What voice agent observability should show before production
Voice agent observability should connect transcripts, provider spans, tool calls, memory retrieval, guardrails, cost, latency, and evaluation results in one trace.
Trace every live conversation
latency, cost, tools, and memory in one view
Short answer
Voice agent observability is the operating view for every turn. It should show what the user said, what context the agent received, which model and voice providers ran, which tools were called, what guardrails fired, how long every step took, and what the session cost.
A transcript alone is not enough. Without the trace, operators cannot tell whether a bad answer came from speech recognition, retrieval, prompt state, tool failure, model output, TTS latency, or a policy decision.
The minimum useful trace
Every production voice session should produce a trace tree that lets a human answer what happened without replaying the whole system mentally.
- User transcript and timing for each turn.
- LLM request, response, latency, token use, and model identity.
- STT and TTS provider timing and errors.
- Tool calls, arguments, results, and failures.
- Memory or knowledge-base retrieval supplied to the model.
- Guardrail decisions, escalations, and blocked output.
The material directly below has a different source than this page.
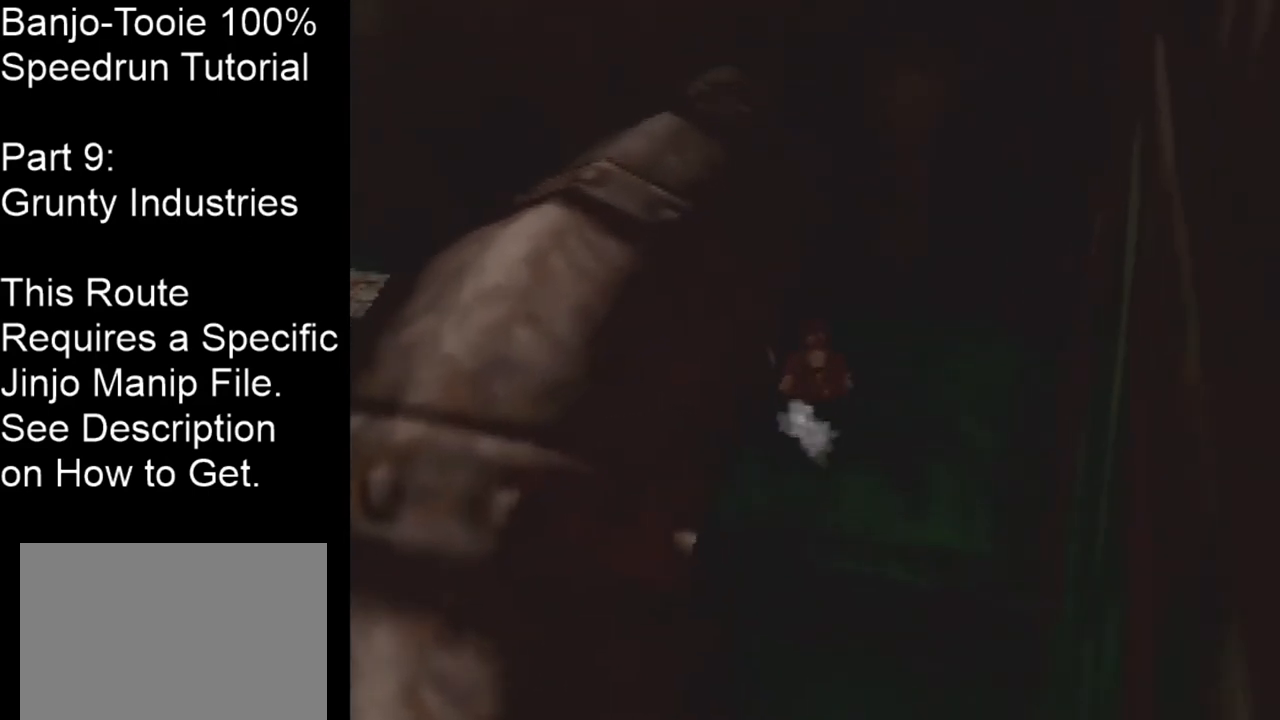
{"buttons": ["Z"], "left_stick": "center", "events": []}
- Cost and latency by provider layer.
Evaluations belong beside traces
Offline tests catch regressions before launch. Online scorers watch real production traffic. Both are more useful when they attach to the same trace that contains the prompt, retrieval, tool calls, and guardrail outcomes.
| Signal | What it catches | Where to review |
|---|---|---|
| Scenario tests | Known flows breaking after an agent edit | Before publish and in CI-like review. |
| Online scorers | Live answer quality or safety drift | Next to production sessions. |
| Post-session runners | Structured summaries, outcomes, and follow-ups | User history and session detail. |
Optimize for the operator, not only the developer
Voice agents are operated by support, product, compliance, and growth teams, not only engineers. The trace viewer should be readable enough for non-engineers to identify the moment that mattered and precise enough for engineers to fix it.